While nothing is good about any of those things, the premise of the logic is faulty. All usage accelerates erosion. Bad apple hikers and bikers are the biggest culprits, when short-cutting switch backs and such. “V-shaped ruts” are also only the result of a few bad apples riding when in wet conditions and they fairly quickly get smoothed out by more riders in dry conditions. Why is Mike V. concerned about these anyway? Do they make him twist his out-of-shape “cankles”? I, nor have any of my many rider friends, killed a small animal, though I have seen an occasional dead lizard. I felt terrible when I ran that roach over last week! Jeez, that time I ran over a bear I was aiming for, I couldn’t even hurt him! When that prairie dog went running to its den last week, he probably said to his wife, “Honey, we’re moving, I can’t stand to see any more wheels!”

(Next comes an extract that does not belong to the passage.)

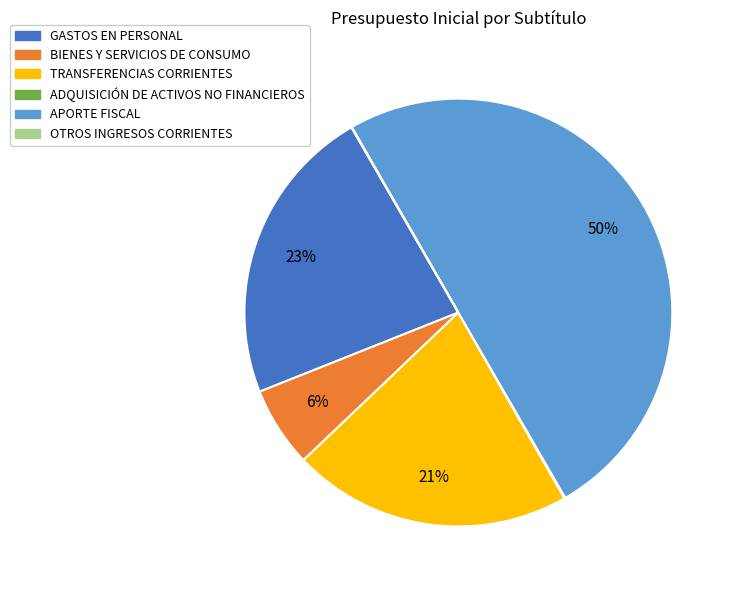

Which has a higher value, BIENES Y SERVICIOS DE CONSUMO or APORTE FISCAL?

APORTE FISCAL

I have seen rabbits scamper out of trails and to safety, as they would any time they sense danger. Indeed, a spooked critter has its rights. Just as if it saw a coyote, it will scamper to safety. Big deal. It will run from a human on foot or on a bike. In Mike V.’s online essay, he makes the point that bikers cover more distance, so they spook more critters. The rabbit will be over it as soon as his heart rate drops. So will the elk, and so will the hiker that a biker just rode by (again, a few bad apples do not alert other users, before passing). I’m sure Mike V. has never stepped on an ant, or anything.
Trails by nature kill a small swath of plants. In the mountains and even in the barren desert, plant species are able to reproduce. Foot trails and bike trails alike kill plants. Furthermore, hikers tend to leave the trail more, to smell the posies. Managers of good trail systems recognize when an area need revegetation and make it happen. It does not take that long.
Finally, and actually offensively, Mike V. accuses mountain bikers of teaching kids to treat nature roughly. On the contrary, all of the bikers I know who are parents teach their kids not to short-cut trails, not to skid their turns or ride in wet conditions, to signal their approach to other users, not to run over bears and elk, and that lizards and bugs are cool. Please, Mike V., take your studies and essays and shove them up your California V-shaped rut, and keep your garbage out of Colorado papers.